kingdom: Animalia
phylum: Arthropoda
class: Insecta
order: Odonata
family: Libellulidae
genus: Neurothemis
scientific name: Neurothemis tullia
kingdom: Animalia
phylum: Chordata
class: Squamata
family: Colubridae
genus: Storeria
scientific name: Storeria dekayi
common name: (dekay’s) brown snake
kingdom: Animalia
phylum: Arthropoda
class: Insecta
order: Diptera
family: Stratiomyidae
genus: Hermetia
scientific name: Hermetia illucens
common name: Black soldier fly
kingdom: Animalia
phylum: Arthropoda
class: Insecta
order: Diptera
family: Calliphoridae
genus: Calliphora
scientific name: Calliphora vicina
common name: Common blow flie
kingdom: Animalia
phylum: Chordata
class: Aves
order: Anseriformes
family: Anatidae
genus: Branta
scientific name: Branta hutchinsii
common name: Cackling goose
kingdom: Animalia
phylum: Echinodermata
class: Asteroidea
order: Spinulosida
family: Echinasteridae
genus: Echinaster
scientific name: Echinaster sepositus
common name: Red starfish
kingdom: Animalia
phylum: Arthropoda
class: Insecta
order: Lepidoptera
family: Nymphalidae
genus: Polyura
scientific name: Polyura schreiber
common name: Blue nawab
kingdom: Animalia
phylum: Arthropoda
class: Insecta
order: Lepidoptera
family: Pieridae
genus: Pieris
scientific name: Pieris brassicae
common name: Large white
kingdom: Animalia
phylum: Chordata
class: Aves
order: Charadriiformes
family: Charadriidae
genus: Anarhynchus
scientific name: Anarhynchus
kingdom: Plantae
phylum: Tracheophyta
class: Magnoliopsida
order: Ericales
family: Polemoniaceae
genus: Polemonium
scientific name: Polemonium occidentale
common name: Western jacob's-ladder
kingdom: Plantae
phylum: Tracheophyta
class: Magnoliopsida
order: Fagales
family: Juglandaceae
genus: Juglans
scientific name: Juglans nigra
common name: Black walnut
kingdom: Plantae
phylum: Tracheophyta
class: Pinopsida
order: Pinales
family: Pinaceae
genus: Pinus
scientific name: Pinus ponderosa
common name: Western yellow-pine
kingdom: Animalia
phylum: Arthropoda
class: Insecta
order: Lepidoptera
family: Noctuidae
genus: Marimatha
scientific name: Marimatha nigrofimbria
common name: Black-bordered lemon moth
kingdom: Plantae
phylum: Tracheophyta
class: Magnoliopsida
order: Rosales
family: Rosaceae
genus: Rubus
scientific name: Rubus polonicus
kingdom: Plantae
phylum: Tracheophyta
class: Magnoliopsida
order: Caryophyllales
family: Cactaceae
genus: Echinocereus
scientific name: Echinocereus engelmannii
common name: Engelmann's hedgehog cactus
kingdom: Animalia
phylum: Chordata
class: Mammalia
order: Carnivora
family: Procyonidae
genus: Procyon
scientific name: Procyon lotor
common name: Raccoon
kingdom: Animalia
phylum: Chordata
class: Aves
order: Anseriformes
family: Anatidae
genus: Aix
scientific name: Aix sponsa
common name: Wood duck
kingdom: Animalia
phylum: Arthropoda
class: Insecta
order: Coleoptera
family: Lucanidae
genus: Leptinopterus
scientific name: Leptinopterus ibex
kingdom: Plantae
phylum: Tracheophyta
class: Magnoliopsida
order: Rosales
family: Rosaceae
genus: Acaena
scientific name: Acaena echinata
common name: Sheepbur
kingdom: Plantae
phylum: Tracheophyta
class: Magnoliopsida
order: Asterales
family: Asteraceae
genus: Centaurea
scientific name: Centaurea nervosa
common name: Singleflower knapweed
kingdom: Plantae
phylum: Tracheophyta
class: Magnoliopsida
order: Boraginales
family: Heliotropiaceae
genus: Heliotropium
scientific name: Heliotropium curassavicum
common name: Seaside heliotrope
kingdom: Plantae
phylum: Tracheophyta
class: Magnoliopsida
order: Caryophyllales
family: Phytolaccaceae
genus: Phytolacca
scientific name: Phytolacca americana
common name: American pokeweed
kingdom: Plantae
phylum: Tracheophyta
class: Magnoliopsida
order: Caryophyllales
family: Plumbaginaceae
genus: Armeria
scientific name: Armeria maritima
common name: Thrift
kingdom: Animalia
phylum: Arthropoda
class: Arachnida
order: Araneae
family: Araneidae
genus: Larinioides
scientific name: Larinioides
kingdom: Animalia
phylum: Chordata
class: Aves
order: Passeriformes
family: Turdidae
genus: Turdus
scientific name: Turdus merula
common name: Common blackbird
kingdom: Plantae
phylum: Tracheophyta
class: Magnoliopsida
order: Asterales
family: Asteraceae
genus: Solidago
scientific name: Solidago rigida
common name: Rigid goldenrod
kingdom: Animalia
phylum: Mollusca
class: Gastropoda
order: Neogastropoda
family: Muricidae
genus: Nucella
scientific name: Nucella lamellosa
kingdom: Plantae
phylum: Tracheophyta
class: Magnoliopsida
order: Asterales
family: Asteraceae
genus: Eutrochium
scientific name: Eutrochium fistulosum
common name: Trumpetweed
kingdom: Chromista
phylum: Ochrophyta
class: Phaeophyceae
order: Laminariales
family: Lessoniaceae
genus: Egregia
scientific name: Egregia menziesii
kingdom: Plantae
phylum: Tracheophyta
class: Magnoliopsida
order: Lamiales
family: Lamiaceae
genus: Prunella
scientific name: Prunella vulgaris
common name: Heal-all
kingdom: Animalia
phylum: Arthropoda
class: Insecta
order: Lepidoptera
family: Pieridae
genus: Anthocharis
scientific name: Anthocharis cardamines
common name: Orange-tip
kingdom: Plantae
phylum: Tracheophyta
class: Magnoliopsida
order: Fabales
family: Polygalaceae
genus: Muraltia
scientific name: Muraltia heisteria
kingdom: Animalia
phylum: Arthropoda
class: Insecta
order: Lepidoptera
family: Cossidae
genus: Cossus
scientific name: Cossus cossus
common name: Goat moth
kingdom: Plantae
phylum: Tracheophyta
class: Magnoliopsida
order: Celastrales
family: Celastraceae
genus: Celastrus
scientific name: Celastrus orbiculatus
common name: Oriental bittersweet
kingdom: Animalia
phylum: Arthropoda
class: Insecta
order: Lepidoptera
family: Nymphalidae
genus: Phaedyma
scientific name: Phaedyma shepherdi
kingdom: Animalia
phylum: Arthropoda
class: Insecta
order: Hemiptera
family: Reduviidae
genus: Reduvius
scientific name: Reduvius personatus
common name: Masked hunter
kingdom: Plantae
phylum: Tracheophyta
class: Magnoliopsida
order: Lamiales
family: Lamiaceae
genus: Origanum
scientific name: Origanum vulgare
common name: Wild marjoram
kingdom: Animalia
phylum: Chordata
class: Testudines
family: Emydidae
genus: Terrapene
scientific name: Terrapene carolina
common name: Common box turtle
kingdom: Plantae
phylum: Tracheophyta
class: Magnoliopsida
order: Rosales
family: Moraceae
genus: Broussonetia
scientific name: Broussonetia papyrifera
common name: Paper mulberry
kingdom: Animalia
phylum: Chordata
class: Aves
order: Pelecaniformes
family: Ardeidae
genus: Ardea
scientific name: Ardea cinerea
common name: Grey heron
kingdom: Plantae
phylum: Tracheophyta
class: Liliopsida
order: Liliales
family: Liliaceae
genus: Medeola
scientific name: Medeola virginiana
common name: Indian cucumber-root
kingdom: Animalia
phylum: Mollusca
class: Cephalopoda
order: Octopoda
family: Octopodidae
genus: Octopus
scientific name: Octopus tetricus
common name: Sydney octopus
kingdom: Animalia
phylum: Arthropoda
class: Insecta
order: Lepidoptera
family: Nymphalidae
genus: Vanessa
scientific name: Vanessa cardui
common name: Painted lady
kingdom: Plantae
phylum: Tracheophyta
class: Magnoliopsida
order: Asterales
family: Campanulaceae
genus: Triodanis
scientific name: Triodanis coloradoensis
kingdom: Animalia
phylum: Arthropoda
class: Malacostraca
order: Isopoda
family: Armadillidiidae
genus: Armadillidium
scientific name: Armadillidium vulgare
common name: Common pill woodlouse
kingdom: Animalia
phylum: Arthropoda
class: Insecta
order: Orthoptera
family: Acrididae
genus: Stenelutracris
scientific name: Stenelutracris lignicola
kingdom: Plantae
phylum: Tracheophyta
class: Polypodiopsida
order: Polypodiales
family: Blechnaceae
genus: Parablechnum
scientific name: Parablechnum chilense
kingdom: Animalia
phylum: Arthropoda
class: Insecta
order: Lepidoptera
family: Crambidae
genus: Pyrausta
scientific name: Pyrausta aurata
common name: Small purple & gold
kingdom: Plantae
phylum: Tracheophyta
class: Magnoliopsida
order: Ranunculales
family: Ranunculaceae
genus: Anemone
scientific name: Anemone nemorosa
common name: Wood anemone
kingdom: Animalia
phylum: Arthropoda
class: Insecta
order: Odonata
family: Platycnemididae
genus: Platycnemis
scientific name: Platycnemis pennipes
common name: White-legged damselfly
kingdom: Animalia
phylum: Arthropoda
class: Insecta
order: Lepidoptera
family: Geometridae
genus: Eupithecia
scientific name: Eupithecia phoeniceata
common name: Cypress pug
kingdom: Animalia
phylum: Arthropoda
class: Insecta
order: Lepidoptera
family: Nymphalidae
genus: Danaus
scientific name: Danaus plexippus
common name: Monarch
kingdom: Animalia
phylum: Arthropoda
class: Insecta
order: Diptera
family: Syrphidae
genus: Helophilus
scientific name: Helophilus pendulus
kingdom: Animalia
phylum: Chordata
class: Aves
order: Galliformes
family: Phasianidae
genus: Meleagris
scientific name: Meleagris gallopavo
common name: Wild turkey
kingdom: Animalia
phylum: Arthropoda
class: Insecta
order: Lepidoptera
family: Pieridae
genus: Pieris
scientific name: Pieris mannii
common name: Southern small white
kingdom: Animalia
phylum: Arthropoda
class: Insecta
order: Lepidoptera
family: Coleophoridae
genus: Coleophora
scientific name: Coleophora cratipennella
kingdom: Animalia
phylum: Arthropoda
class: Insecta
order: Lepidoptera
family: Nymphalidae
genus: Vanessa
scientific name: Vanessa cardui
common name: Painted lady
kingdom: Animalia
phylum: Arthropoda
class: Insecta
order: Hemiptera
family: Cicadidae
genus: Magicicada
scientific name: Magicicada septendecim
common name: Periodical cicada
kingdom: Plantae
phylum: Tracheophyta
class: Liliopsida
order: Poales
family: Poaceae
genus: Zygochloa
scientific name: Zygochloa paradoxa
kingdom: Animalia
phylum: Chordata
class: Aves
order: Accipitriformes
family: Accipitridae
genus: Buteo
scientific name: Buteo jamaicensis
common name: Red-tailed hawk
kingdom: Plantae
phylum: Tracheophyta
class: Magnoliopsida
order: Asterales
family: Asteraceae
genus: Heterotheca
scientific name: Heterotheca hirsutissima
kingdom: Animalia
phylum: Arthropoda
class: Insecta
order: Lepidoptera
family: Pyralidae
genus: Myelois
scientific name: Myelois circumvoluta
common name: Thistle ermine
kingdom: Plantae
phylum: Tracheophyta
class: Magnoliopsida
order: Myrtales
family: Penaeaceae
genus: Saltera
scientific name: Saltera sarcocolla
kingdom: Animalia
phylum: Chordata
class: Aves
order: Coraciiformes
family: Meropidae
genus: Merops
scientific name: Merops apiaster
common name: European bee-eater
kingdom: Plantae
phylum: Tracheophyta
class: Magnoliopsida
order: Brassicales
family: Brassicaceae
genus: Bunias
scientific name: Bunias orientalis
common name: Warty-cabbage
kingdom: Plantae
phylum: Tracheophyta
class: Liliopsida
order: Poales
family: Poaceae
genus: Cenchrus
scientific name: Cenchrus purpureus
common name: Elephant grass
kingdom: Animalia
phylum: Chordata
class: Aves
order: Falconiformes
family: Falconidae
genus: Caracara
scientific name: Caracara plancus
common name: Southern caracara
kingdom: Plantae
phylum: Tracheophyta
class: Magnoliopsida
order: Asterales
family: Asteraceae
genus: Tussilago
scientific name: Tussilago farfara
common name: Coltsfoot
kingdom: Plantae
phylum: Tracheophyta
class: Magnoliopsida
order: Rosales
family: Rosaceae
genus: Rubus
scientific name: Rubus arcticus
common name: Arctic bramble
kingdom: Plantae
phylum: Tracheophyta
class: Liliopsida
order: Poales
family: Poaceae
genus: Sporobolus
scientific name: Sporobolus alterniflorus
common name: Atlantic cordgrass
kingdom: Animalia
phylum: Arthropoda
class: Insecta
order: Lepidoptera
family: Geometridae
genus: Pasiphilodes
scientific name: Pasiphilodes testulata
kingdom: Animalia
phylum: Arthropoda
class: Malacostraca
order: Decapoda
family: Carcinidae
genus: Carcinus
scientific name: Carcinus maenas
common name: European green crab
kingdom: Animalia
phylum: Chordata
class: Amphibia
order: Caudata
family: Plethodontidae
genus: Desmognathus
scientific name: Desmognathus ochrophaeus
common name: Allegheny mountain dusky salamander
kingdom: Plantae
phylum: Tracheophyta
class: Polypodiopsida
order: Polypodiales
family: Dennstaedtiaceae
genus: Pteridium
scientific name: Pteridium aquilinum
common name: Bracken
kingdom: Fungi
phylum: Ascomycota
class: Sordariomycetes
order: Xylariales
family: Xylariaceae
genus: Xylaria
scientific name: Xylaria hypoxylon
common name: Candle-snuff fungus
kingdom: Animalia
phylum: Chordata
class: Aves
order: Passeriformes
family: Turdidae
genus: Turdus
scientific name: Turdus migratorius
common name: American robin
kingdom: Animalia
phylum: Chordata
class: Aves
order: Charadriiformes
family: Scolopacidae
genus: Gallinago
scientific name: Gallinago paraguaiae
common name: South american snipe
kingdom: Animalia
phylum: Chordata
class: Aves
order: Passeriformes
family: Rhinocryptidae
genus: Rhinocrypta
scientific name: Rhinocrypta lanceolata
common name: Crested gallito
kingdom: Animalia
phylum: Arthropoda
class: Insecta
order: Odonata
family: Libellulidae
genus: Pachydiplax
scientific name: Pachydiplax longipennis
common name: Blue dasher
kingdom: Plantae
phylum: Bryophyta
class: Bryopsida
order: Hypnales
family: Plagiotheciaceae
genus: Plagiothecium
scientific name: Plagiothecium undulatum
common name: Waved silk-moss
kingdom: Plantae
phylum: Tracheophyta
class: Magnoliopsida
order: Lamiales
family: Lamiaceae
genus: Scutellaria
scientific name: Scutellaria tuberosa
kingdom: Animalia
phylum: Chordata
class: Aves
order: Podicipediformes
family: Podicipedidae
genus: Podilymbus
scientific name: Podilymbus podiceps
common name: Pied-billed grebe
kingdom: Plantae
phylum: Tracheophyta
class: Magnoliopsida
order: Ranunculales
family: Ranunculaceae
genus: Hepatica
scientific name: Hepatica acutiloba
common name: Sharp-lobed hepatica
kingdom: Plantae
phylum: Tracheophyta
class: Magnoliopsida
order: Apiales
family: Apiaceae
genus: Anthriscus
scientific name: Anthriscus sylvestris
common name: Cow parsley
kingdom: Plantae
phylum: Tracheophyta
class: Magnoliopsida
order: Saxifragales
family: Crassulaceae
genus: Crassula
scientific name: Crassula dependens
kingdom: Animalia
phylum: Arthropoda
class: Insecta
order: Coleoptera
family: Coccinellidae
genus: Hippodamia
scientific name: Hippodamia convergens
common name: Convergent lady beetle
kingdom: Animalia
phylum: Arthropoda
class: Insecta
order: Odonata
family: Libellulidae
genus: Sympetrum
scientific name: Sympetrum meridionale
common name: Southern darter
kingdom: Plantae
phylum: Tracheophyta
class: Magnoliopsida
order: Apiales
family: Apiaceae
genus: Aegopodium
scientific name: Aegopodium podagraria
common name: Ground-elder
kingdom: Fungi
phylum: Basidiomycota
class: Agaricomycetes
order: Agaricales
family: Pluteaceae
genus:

......

# GOAL
Copy the records from the first line through the line with "scientific name: Polemonium occidentale", swapping every "common name" for "vernacular name" and changing nothing else.

# FULL OUTPUT
kingdom: Animalia
phylum: Arthropoda
class: Insecta
order: Odonata
family: Libellulidae
genus: Neurothemis
scientific name: Neurothemis tullia
kingdom: Animalia
phylum: Chordata
class: Squamata
family: Colubridae
genus: Storeria
scientific name: Storeria dekayi
vernacular name: (dekay’s) brown snake
kingdom: Animalia
phylum: Arthropoda
class: Insecta
order: Diptera
family: Stratiomyidae
genus: Hermetia
scientific name: Hermetia illucens
vernacular name: Black soldier fly
kingdom: Animalia
phylum: Arthropoda
class: Insecta
order: Diptera
family: Calliphoridae
genus: Calliphora
scientific name: Calliphora vicina
vernacular name: Common blow flie
kingdom: Animalia
phylum: Chordata
class: Aves
order: Anseriformes
family: Anatidae
genus: Branta
scientific name: Branta hutchinsii
vernacular name: Cackling goose
kingdom: Animalia
phylum: Echinodermata
class: Asteroidea
order: Spinulosida
family: Echinasteridae
genus: Echinaster
scientific name: Echinaster sepositus
vernacular name: Red starfish
kingdom: Animalia
phylum: Arthropoda
class: Insecta
order: Lepidoptera
family: Nymphalidae
genus: Polyura
scientific name: Polyura schreiber
vernacular name: Blue nawab
kingdom: Animalia
phylum: Arthropoda
class: Insecta
order: Lepidoptera
family: Pieridae
genus: Pieris
scientific name: Pieris brassicae
vernacular name: Large white
kingdom: Animalia
phylum: Chordata
class: Aves
order: Charadriiformes
family: Charadriidae
genus: Anarhynchus
scientific name: Anarhynchus
kingdom: Plantae
phylum: Tracheophyta
class: Magnoliopsida
order: Ericales
family: Polemoniaceae
genus: Polemonium
scientific name: Polemonium occidentale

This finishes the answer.